Quantum Wall Crossing in N=2 Gauge Theories
Tudor Dimofte, Sergei Gukov, Yan Soibelman
TL;DR
The study addresses refined and motivic wall-crossing in four-dimensional $\mathcal{N}=2$ $SU(2)$ gauge theories with $N_f<4$, testing the conjecture that refined invariants coincide with motivic DT invariants. It develops a comprehensive framework connecting BPS spectra to Calabi–Yau geometry, stable bundles on $\mathbb{F}_0$, quiver representations, and motivic DT theory, via quantum dilogarithm identities and wall-crossing factorization. The work provides explicit refined identities for $N_f=0,1,2,3$ and demonstrates how weak-coupling spectra correspond to stable bundles while strong-coupling data emerges from quiver representations, all within the geometric-engineering perspective.
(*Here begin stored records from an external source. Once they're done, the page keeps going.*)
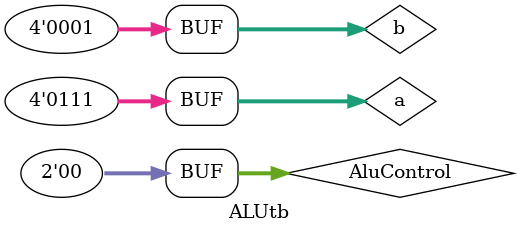
<source format=sv>
`timescale 1ns / 1ps


module ALUtb();

logic [3:0] a,b,Result;
logic [1:0] AluControl;
logic v,c,n,z;

ALU dut(a,b,AluControl,Result,v,c,n,z);

initial begin
a= 4'b0011; b = 4'b0010; AluControl= 2'b00; #10;
a= 4'b0011; b = 4'b0011; AluControl= 2'b01; #10;
a= 4'b0111; b = 4'b0001; AluControl= 2'b00; #10;
end
endmodule

</source>
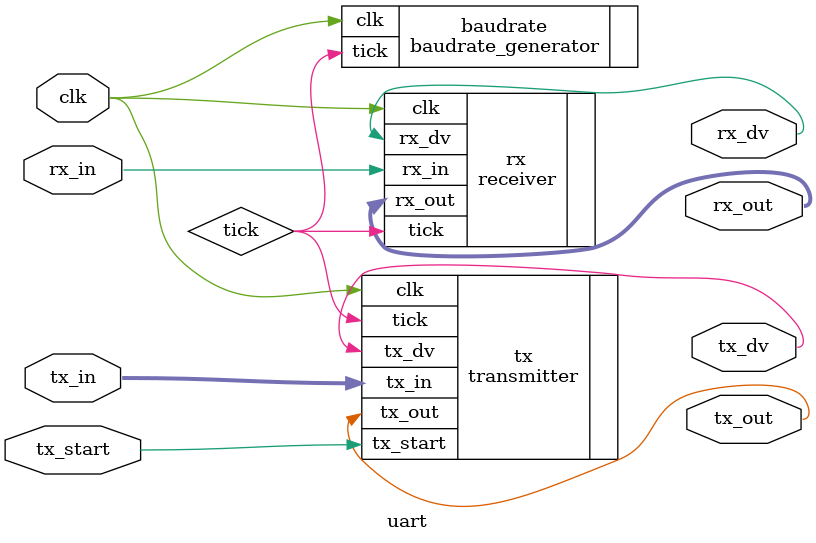
<source format=v>
module uart #(parameter DATA_WIDTH=8)(
    input clk,
    
    input wire rx_in,
    output wire [DATA_WIDTH-1:0] rx_out,
    output wire rx_dv,
    
    
    input tx_start,
    input wire [DATA_WIDTH-1:0] tx_in,
    output wire tx_dv,
    output wire tx_out
);
    
    wire tick;
    
    baudrate_generator baudrate(
        .clk(clk),
        .tick(tick)
    );
    
    receiver #(.DATA_WIDTH(DATA_WIDTH)) rx(
        .clk(clk),
        .tick(tick),
        .rx_in(rx_in),
        .rx_out(rx_out),
        .rx_dv(rx_dv)
    );
    
    transmitter #(.DATA_WIDTH(DATA_WIDTH)) tx(
        .clk(clk),
      	.tick(tick),
        .tx_start(tx_start),
        .tx_in(tx_in),
        .tx_dv(tx_dv),
        .tx_out(tx_out)
    );
    
endmodule


</source>
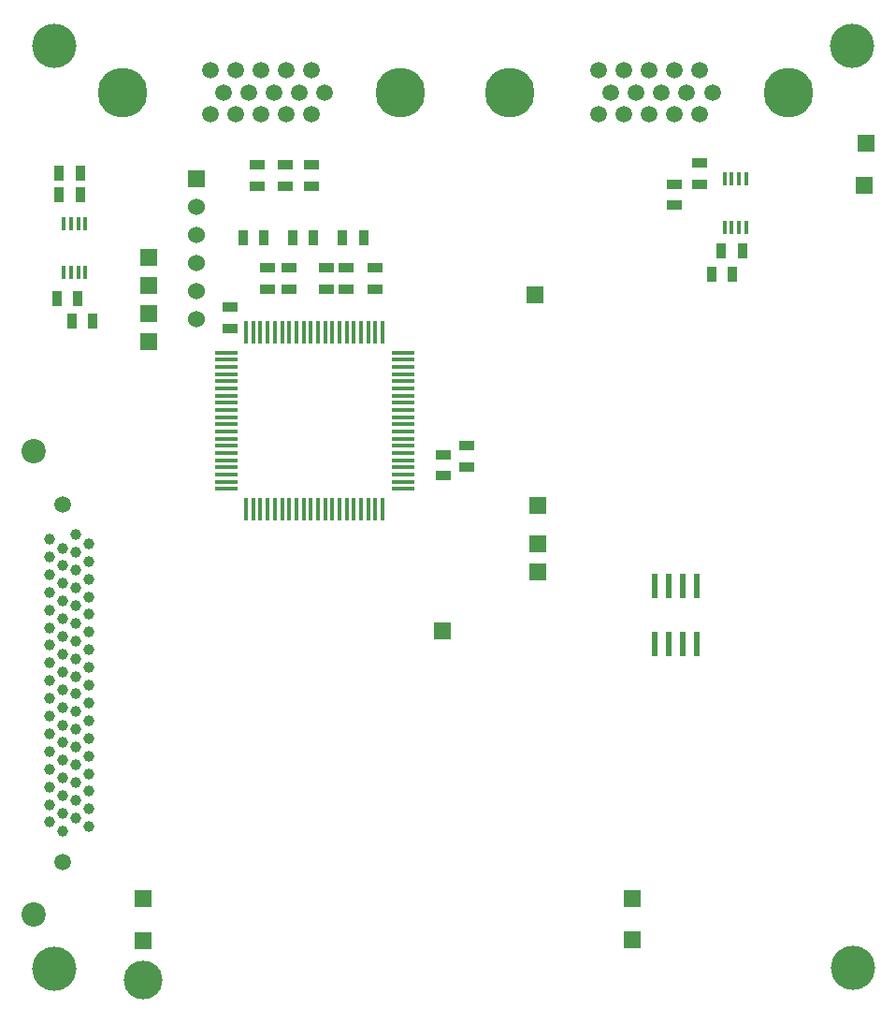
<source format=gts>
G04 (created by PCBNEW (2013-07-07 BZR 4022)-stable) date 29/07/2014 2:08:39 PM*
%MOIN*%
G04 Gerber Fmt 3.4, Leading zero omitted, Abs format*
%FSLAX34Y34*%
G01*
G70*
G90*
G04 APERTURE LIST*
%ADD10C,0.00590551*%
%ADD11R,0.035X0.055*%
%ADD12R,0.055X0.035*%
%ADD13R,0.06X0.06*%
%ADD14C,0.0393701*%
%ADD15C,0.0590551*%
%ADD16C,0.0866142*%
%ADD17R,0.016X0.05*%
%ADD18C,0.06*%
%ADD19R,0.0236X0.0866*%
%ADD20C,0.15748*%
%ADD21C,0.137795*%
%ADD22R,0.0157X0.0787402*%
%ADD23R,0.0787402X0.0157*%
%ADD24C,0.177165*%
G04 APERTURE END LIST*
G54D10*
G54D11*
X36821Y-18578D03*
X37571Y-18578D03*
G54D12*
X46618Y-16676D03*
X46618Y-17426D03*
X45909Y-16676D03*
X45909Y-17426D03*
X44578Y-16676D03*
X44578Y-17426D03*
X42456Y-18085D03*
X42456Y-18835D03*
G54D11*
X36298Y-17767D03*
X37048Y-17767D03*
X59979Y-16059D03*
X60729Y-16059D03*
G54D12*
X47645Y-16676D03*
X47645Y-17426D03*
G54D11*
X47225Y-15598D03*
X46475Y-15598D03*
X45441Y-15602D03*
X44691Y-15602D03*
X43682Y-15618D03*
X42932Y-15618D03*
G54D12*
X43811Y-16676D03*
X43811Y-17426D03*
X45357Y-13009D03*
X45357Y-13759D03*
X44437Y-13009D03*
X44437Y-13759D03*
X43447Y-13009D03*
X43447Y-13759D03*
X50913Y-23018D03*
X50913Y-23768D03*
X50066Y-23329D03*
X50066Y-24079D03*
G54D13*
X39374Y-39133D03*
X39358Y-40649D03*
G54D14*
X36043Y-31385D03*
X36043Y-30755D03*
X36043Y-30125D03*
X36043Y-29496D03*
X36043Y-28866D03*
X36043Y-28236D03*
X36043Y-27606D03*
X36043Y-26976D03*
X36043Y-26346D03*
X36043Y-32015D03*
X36043Y-32645D03*
X36043Y-33275D03*
X36043Y-33905D03*
X36043Y-34535D03*
X36043Y-35165D03*
X36043Y-35795D03*
X36043Y-36425D03*
X36496Y-36740D03*
X36496Y-36110D03*
X36496Y-35480D03*
X36496Y-34850D03*
X36496Y-34220D03*
X36496Y-33590D03*
X36496Y-32960D03*
X36496Y-32330D03*
X36496Y-26661D03*
X36496Y-27291D03*
X36496Y-27921D03*
X36496Y-28551D03*
X36496Y-29181D03*
X36496Y-29811D03*
X36496Y-30440D03*
X36496Y-31070D03*
X36496Y-31700D03*
X37421Y-31543D03*
X37421Y-30913D03*
X37421Y-30283D03*
X37421Y-29653D03*
X37421Y-29023D03*
X37421Y-28393D03*
X37421Y-27763D03*
X37421Y-27133D03*
X37421Y-26503D03*
X37421Y-32173D03*
X37421Y-32803D03*
X37421Y-33433D03*
X37421Y-34062D03*
X37421Y-34692D03*
X37421Y-35322D03*
X37421Y-35952D03*
X37421Y-36582D03*
X36968Y-36267D03*
X36968Y-35637D03*
X36968Y-35007D03*
X36968Y-34377D03*
X36968Y-33748D03*
X36968Y-33118D03*
X36968Y-32488D03*
X36968Y-31858D03*
X36968Y-26188D03*
X36968Y-26818D03*
X36968Y-27448D03*
X36968Y-28078D03*
X36968Y-28708D03*
X36968Y-29338D03*
X36968Y-29968D03*
X36968Y-30598D03*
X36968Y-31228D03*
G54D15*
X36496Y-25098D03*
G54D16*
X35464Y-23220D03*
X35464Y-39716D03*
G54D15*
X36496Y-37834D03*
G54D17*
X60095Y-15256D03*
X60350Y-15256D03*
X60610Y-15256D03*
X60865Y-15256D03*
X60865Y-13506D03*
X60610Y-13506D03*
X60350Y-13506D03*
X60095Y-13506D03*
X36544Y-16843D03*
X36799Y-16843D03*
X37059Y-16843D03*
X37314Y-16843D03*
X37314Y-15093D03*
X37059Y-15093D03*
X36799Y-15093D03*
X36544Y-15093D03*
G54D12*
X59200Y-13705D03*
X59200Y-12955D03*
X58303Y-14445D03*
X58303Y-13695D03*
G54D11*
X59621Y-16905D03*
X60371Y-16905D03*
X36376Y-14070D03*
X37126Y-14070D03*
X36376Y-13303D03*
X37126Y-13303D03*
G54D13*
X56799Y-39137D03*
X56811Y-40598D03*
X65074Y-13728D03*
X53452Y-25129D03*
X53326Y-17645D03*
X53433Y-26496D03*
X53433Y-27507D03*
X50051Y-29610D03*
X39578Y-18307D03*
X39578Y-17307D03*
X39578Y-16307D03*
X39578Y-19311D03*
X65141Y-12232D03*
X41271Y-13515D03*
G54D18*
X41271Y-14515D03*
X41271Y-15515D03*
X41271Y-16515D03*
X41271Y-17515D03*
X41271Y-18515D03*
G54D19*
X59116Y-28016D03*
X58616Y-28016D03*
X58116Y-28016D03*
X57616Y-28016D03*
X57616Y-30062D03*
X58116Y-30062D03*
X58616Y-30062D03*
X59116Y-30062D03*
G54D20*
X36188Y-8791D03*
X64622Y-8791D03*
X36200Y-41641D03*
X64661Y-41598D03*
G54D21*
X39354Y-42051D03*
G54D22*
X47903Y-18976D03*
X47647Y-18976D03*
X47391Y-18976D03*
X47135Y-18976D03*
X46879Y-18976D03*
X46623Y-18976D03*
X46367Y-18976D03*
X46111Y-18976D03*
X45855Y-18976D03*
X45599Y-18976D03*
X45345Y-18976D03*
X45089Y-18976D03*
X44833Y-18976D03*
X44577Y-18976D03*
X44321Y-18976D03*
X44065Y-18976D03*
X43809Y-18976D03*
X43553Y-18976D03*
X43297Y-18976D03*
X43041Y-18976D03*
G54D23*
X42322Y-19694D03*
X42322Y-19950D03*
X42322Y-20206D03*
X42322Y-20462D03*
X42322Y-20718D03*
X42322Y-20974D03*
X42322Y-21230D03*
X42322Y-21486D03*
X42322Y-21742D03*
X42322Y-21998D03*
X42322Y-22252D03*
X42322Y-22508D03*
X42322Y-22764D03*
X42322Y-23020D03*
X42322Y-23276D03*
X42322Y-23532D03*
X42322Y-23788D03*
X42322Y-24044D03*
X42322Y-24300D03*
X42322Y-24556D03*
G54D22*
X43041Y-25275D03*
X43297Y-25275D03*
X43553Y-25275D03*
X43809Y-25275D03*
X44065Y-25275D03*
X44321Y-25275D03*
X44577Y-25275D03*
X44833Y-25275D03*
X45089Y-25275D03*
X45345Y-25275D03*
X45599Y-25275D03*
X45855Y-25275D03*
X46111Y-25275D03*
X46367Y-25275D03*
X46623Y-25275D03*
X46879Y-25275D03*
X47135Y-25275D03*
X47391Y-25275D03*
X47647Y-25275D03*
X47903Y-25275D03*
G54D23*
X48622Y-24556D03*
X48622Y-24300D03*
X48622Y-24044D03*
X48622Y-23788D03*
X48622Y-23532D03*
X48622Y-23276D03*
X48622Y-23020D03*
X48622Y-22764D03*
X48622Y-22508D03*
X48622Y-22252D03*
X48622Y-21998D03*
X48622Y-21742D03*
X48622Y-21486D03*
X48622Y-21230D03*
X48622Y-20974D03*
X48622Y-20718D03*
X48622Y-20462D03*
X48622Y-20206D03*
X48622Y-19950D03*
X48622Y-19694D03*
G54D15*
X45836Y-10433D03*
X44935Y-10433D03*
X44033Y-10433D03*
X43131Y-10433D03*
X42230Y-10433D03*
X45385Y-11212D03*
X44484Y-11212D03*
X43582Y-11212D03*
X42681Y-11212D03*
X41779Y-11212D03*
X45385Y-9653D03*
X44484Y-9653D03*
X43582Y-9653D03*
X42681Y-9653D03*
X41779Y-9653D03*
G54D24*
X38624Y-10433D03*
X48541Y-10433D03*
G54D15*
X59655Y-10433D03*
X58753Y-10433D03*
X57852Y-10433D03*
X56950Y-10433D03*
X56049Y-10433D03*
X59204Y-11212D03*
X58303Y-11212D03*
X57401Y-11212D03*
X56500Y-11212D03*
X55598Y-11212D03*
X59204Y-9653D03*
X58303Y-9653D03*
X57401Y-9653D03*
X56500Y-9653D03*
X55598Y-9653D03*
G54D24*
X52442Y-10433D03*
X62360Y-10433D03*
M02*

</source>
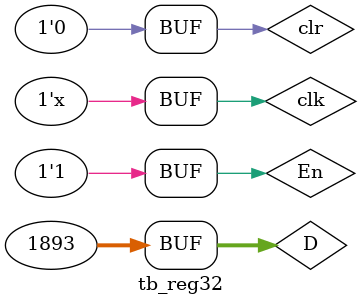
<source format=v>
module tb_reg32();
	
	reg [31:0] D;
	reg clr;
	reg clk;
	reg En;
	
	wire [31:0] DOUT;

	reg32 reg_32( 
		.clr(clr),
		.clk(clk), 
		.En(En),
		.DOUT(DOUT), 
		.D(D)); 
		
	initial
	begin
			clr <= 1;
			clk <= 0;
			# 5 
			clr <= 0;
			En <= 0; 
			
			# 8
			D <= 32'h123;
			# 14
			D <= 32'h765;
			# 8
			D <= 32'h123;
			# 14
			D <= 32'h765;
			# 8
			D <= 32'h123;
			En <= 1;
			# 14
			D <= 32'h765;
			# 8
			D <= 32'h123;
			# 14
			D <= 32'h765;
			# 8
			D <= 32'h123;
			# 14
			D <= 32'h765;
			
	end
	
	always begin
		# 10 clk <= ~clk;
	end
		
endmodule

</source>
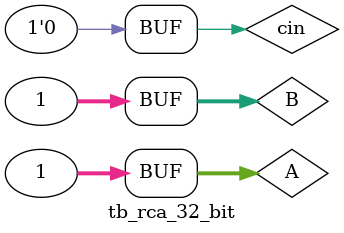
<source format=v>
`timescale 1ns/1ps
`include "rca_Nbit.v"

module tb_rca_32_bit;

parameter N = 32;

// declare your signals as reg or wire
reg [N-1:0] A;
reg [N-1:0] B;
reg cin;
wire [N-1:0] S;
wire cout;

initial begin	
$monitor ("%d, %d", cout, S);
    A = 0; B = 0; cin = 0; #1;
// write the stimuli conditions
    A = 32'b1;
    B = 32'b1;
    cin = 0;
    #1;
end

rca_Nbit #(.N(N)) dut (.a(A), .b(B), .cin(cin), .S(S), .cout(cout));

initial begin
    $dumpfile("rca_32bit.vcd");
    $dumpvars(0, tb_rca_32_bit);
end

endmodule

</source>
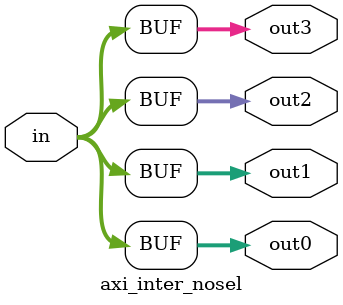
<source format=v>
module axi_inter_sel41 #(
    parameter N = 2
)(
    input wire [  1:0] sel,
    output reg [N-1:0] out,
    input wire [N-1:0] in0,
    input wire [N-1:0] in1,
    input wire [N-1:0] in2,
    input wire [N-1:0] in3
);
always @(*) begin
    case (sel)
        2'b00: out <= in0;
        2'b01: out <= in1;
        2'b10: out <= in2;
        2'b11: out <= in3;
    endcase
end
endmodule

module axi_inter_sel14 #(
    parameter N = 2
)(
    input wire [  1:0]  sel,
    input wire [N-1:0]   in,
    output reg [N-1:0] out0,
    output reg [N-1:0] out1,
    output reg [N-1:0] out2,
    output reg [N-1:0] out3
);
always @(*) begin
    out0 <= (sel == 2'b00)?(in):(0);
    out1 <= (sel == 2'b01)?(in):(0);
    out2 <= (sel == 2'b10)?(in):(0);
    out3 <= (sel == 2'b11)?(in):(0);
end
endmodule

module axi_inter_nosel #(
    parameter N = 2
)(
    input wire [N-1:0]   in,
    output reg [N-1:0] out0,
    output reg [N-1:0] out1,
    output reg [N-1:0] out2,
    output reg [N-1:0] out3
);
always @(*) begin
    out0 <= in;
    out1 <= in;
    out2 <= in;
    out3 <= in;
end
endmodule
</source>
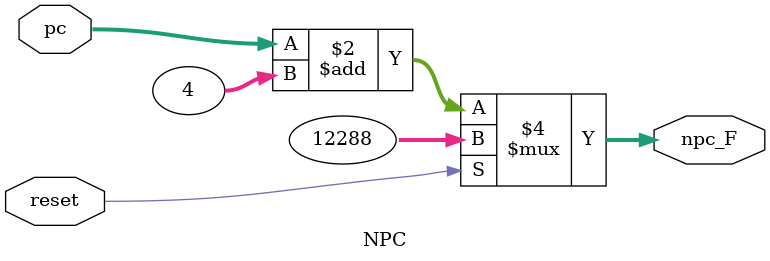
<source format=v>
`timescale 1ns / 1ps
module NPC(
    input [31:0] pc,
    output reg [31:0] npc_F,
	 input reset
    );
	
	always @ (*)			
			if(reset)
				npc_F=32'h0000_3000;
			else
				npc_F=pc+4;
		
endmodule

</source>
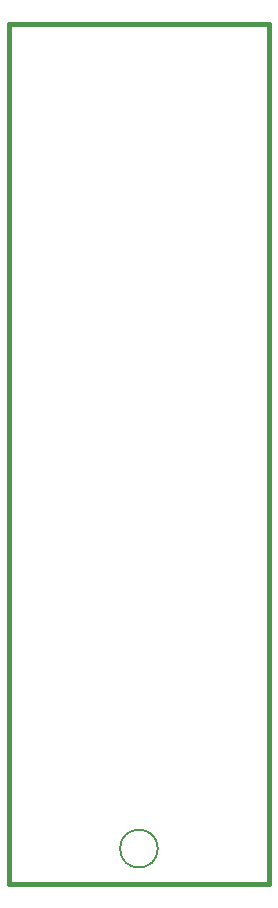
<source format=gm1>
%TF.GenerationSoftware,KiCad,Pcbnew,7.0.10*%
%TF.CreationDate,2024-06-11T23:19:59-07:00*%
%TF.ProjectId,NB002-NGP,4e423030-322d-44e4-9750-2e6b69636164,rev?*%
%TF.SameCoordinates,Original*%
%TF.FileFunction,Profile,NP*%
%FSLAX46Y46*%
G04 Gerber Fmt 4.6, Leading zero omitted, Abs format (unit mm)*
G04 Created by KiCad (PCBNEW 7.0.10) date 2024-06-11 23:19:59*
%MOMM*%
%LPD*%
G01*
G04 APERTURE LIST*
%TA.AperFunction,Profile*%
%ADD10C,0.400000*%
%TD*%
%TA.AperFunction,Profile*%
%ADD11C,0.150000*%
%TD*%
G04 APERTURE END LIST*
D10*
X114600000Y-73100000D02*
X136600000Y-73100000D01*
X136600000Y-145900000D01*
X114600000Y-145900000D01*
X114600000Y-73100000D01*
D11*
X127200000Y-142900000D02*
G75*
G03*
X124000000Y-142900000I-1600000J0D01*
G01*
X124000000Y-142900000D02*
G75*
G03*
X127200000Y-142900000I1600000J0D01*
G01*
M02*

</source>
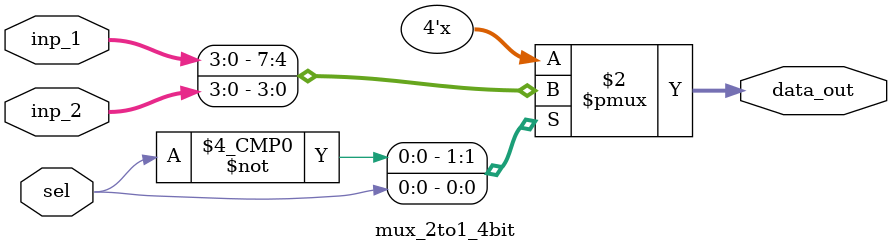
<source format=v>
`timescale 1ns / 1ps


module mux_2to1_4bit(
input [3:0] inp_1,
input [3:0] inp_2,
input sel,
output reg [3:0] data_out
);

always @(*)
begin
  case (sel)
    1'b0: data_out = inp_1;
    1'b1: data_out = inp_2;
    default: data_out = inp_1;
  endcase
end

endmodule

</source>
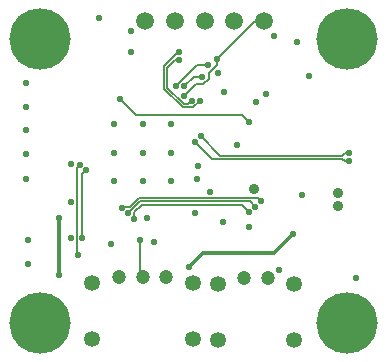
<source format=gbr>
G04 EAGLE Gerber RS-274X export*
G75*
%MOMM*%
%FSLAX34Y34*%
%LPD*%
%INBottom Copper*%
%IPPOS*%
%AMOC8*
5,1,8,0,0,1.08239X$1,22.5*%
G01*
%ADD10C,1.200000*%
%ADD11C,1.350000*%
%ADD12C,5.200000*%
%ADD13C,0.553200*%
%ADD14C,0.900000*%
%ADD15C,0.300000*%
%ADD16C,0.152400*%
%ADD17C,1.500000*%


D10*
X117000Y69000D03*
X137000Y69000D03*
X97000Y69000D03*
D11*
X159500Y64000D03*
X74500Y64000D03*
X74500Y16500D03*
X159500Y16500D03*
D10*
X203000Y68000D03*
X223000Y68000D03*
D11*
X245500Y63000D03*
X180500Y63000D03*
X180500Y15500D03*
X245500Y15500D03*
D12*
X30000Y30000D03*
X290000Y30000D03*
X290000Y270000D03*
X30000Y270000D03*
D13*
X181000Y241000D03*
X248000Y268000D03*
X258000Y239000D03*
X18000Y152000D03*
X18000Y173000D03*
X18000Y193000D03*
X18000Y213000D03*
X20000Y80000D03*
X90000Y97000D03*
X20000Y100000D03*
X185000Y115000D03*
X207000Y111000D03*
D14*
X282000Y140000D03*
D13*
X298000Y68000D03*
X232000Y75000D03*
X141000Y150000D03*
X141000Y174000D03*
X141000Y198000D03*
X117000Y198000D03*
X117000Y174000D03*
X117000Y150000D03*
X93000Y150000D03*
X93000Y174000D03*
X93000Y198000D03*
X186000Y225000D03*
X164000Y163000D03*
X163000Y152000D03*
X121000Y119000D03*
X107000Y277000D03*
X107000Y259000D03*
X18000Y233000D03*
X197000Y180000D03*
X213000Y217000D03*
X127000Y98000D03*
X80000Y288000D03*
X221000Y224000D03*
X56000Y164000D03*
X56000Y132000D03*
X161000Y123000D03*
X174000Y141000D03*
D14*
X282000Y129000D03*
D13*
X228000Y273000D03*
D14*
X211000Y143000D03*
D13*
X46000Y70000D03*
D15*
X46000Y119000D01*
D13*
X46000Y119000D03*
X252000Y138000D03*
X56000Y102000D03*
X292000Y173401D03*
D16*
X288004Y173401D01*
X286000Y171397D01*
X182603Y171397D01*
X166000Y188000D01*
D13*
X166000Y188000D03*
X145000Y230000D03*
D16*
X163000Y248000D01*
X172000Y248000D01*
D13*
X172000Y248000D03*
D17*
X194000Y285000D03*
D13*
X152000Y230000D03*
D16*
X160036Y238036D01*
X167536Y238036D01*
D13*
X167536Y238036D03*
D17*
X170000Y285000D03*
D13*
X165458Y218000D03*
D16*
X159664Y212206D01*
X135206Y227843D02*
X135206Y247157D01*
X146851Y258802D02*
X148000Y258802D01*
D13*
X148000Y258802D03*
D16*
X150843Y212206D02*
X159664Y212206D01*
X150843Y212206D02*
X135206Y227843D01*
X135206Y247157D02*
X146851Y258802D01*
D17*
X144000Y285000D03*
D13*
X158656Y218000D03*
D16*
X155656Y215000D01*
X152000Y215000D01*
X138000Y229000D01*
X138000Y246000D01*
X144000Y252000D02*
X148000Y252000D01*
D13*
X148000Y252000D03*
D16*
X144000Y252000D02*
X138000Y246000D01*
D17*
X119000Y285000D03*
D13*
X152000Y222000D03*
D16*
X162000Y232000D01*
X173000Y241000D02*
X180000Y248000D01*
X180000Y253000D01*
D13*
X180000Y253000D03*
D16*
X168285Y232000D02*
X162000Y232000D01*
X168285Y232000D02*
X173000Y236715D01*
X173000Y241000D01*
D17*
X220000Y285000D03*
D16*
X212000Y285000D01*
X180000Y253000D01*
D13*
X66000Y102000D03*
X69000Y159000D03*
D16*
X66000Y156000D02*
X66000Y102000D01*
X66000Y156000D02*
X69000Y159000D01*
D13*
X62000Y87000D03*
X64190Y163810D03*
D16*
X61202Y87798D02*
X62000Y87000D01*
X61202Y87798D02*
X61202Y160822D01*
X64190Y163810D01*
D13*
X115000Y100000D03*
D16*
X115000Y71000D01*
X117000Y69000D01*
D13*
X217000Y133000D03*
D16*
X214412Y135588D01*
X113685Y135588D02*
X106049Y127951D01*
X100380Y127951D01*
X99714Y127285D01*
D13*
X99714Y127285D03*
D16*
X113685Y135588D02*
X214412Y135588D01*
D13*
X207381Y123381D03*
D16*
X200761Y130000D01*
X110000Y118332D02*
X109334Y117666D01*
D13*
X109334Y117666D03*
D16*
X116157Y130000D02*
X200761Y130000D01*
X116157Y130000D02*
X110000Y123843D01*
X110000Y118332D01*
D13*
X212190Y128190D03*
D16*
X207587Y132794D01*
D13*
X104524Y122476D03*
D16*
X115000Y132794D02*
X207587Y132794D01*
X115000Y132794D02*
X104682Y122476D01*
X104524Y122476D01*
D13*
X207000Y200000D03*
D16*
X201000Y206000D01*
X111000Y206000D01*
X98000Y219000D01*
D13*
X98000Y219000D03*
X292000Y166599D03*
D16*
X288004Y166599D01*
X286000Y168603D01*
X175778Y168603D01*
X161190Y183190D01*
D13*
X161190Y183190D03*
X244000Y105000D03*
D15*
X228000Y89000D01*
X168000Y89000D02*
X156000Y77000D01*
D13*
X156000Y77000D03*
D15*
X168000Y89000D02*
X228000Y89000D01*
M02*

</source>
Overall, the results bolster the refined = motivic conjecture, illuminate deep links between BPS spectra in gauge theory and DT theory in mathematics, and offer concrete computational tools through quantum dilogarithm-based wall-crossing formulas and their motivic counterparts.
Abstract
We study refined and motivic wall-crossing formulas in N=2 supersymmetric gauge theories with SU(2) gauge group and N_f < 4 matter hypermultiplets in the fundamental representation. Such gauge theories provide an excellent testing ground for the conjecture that "refined = motivic."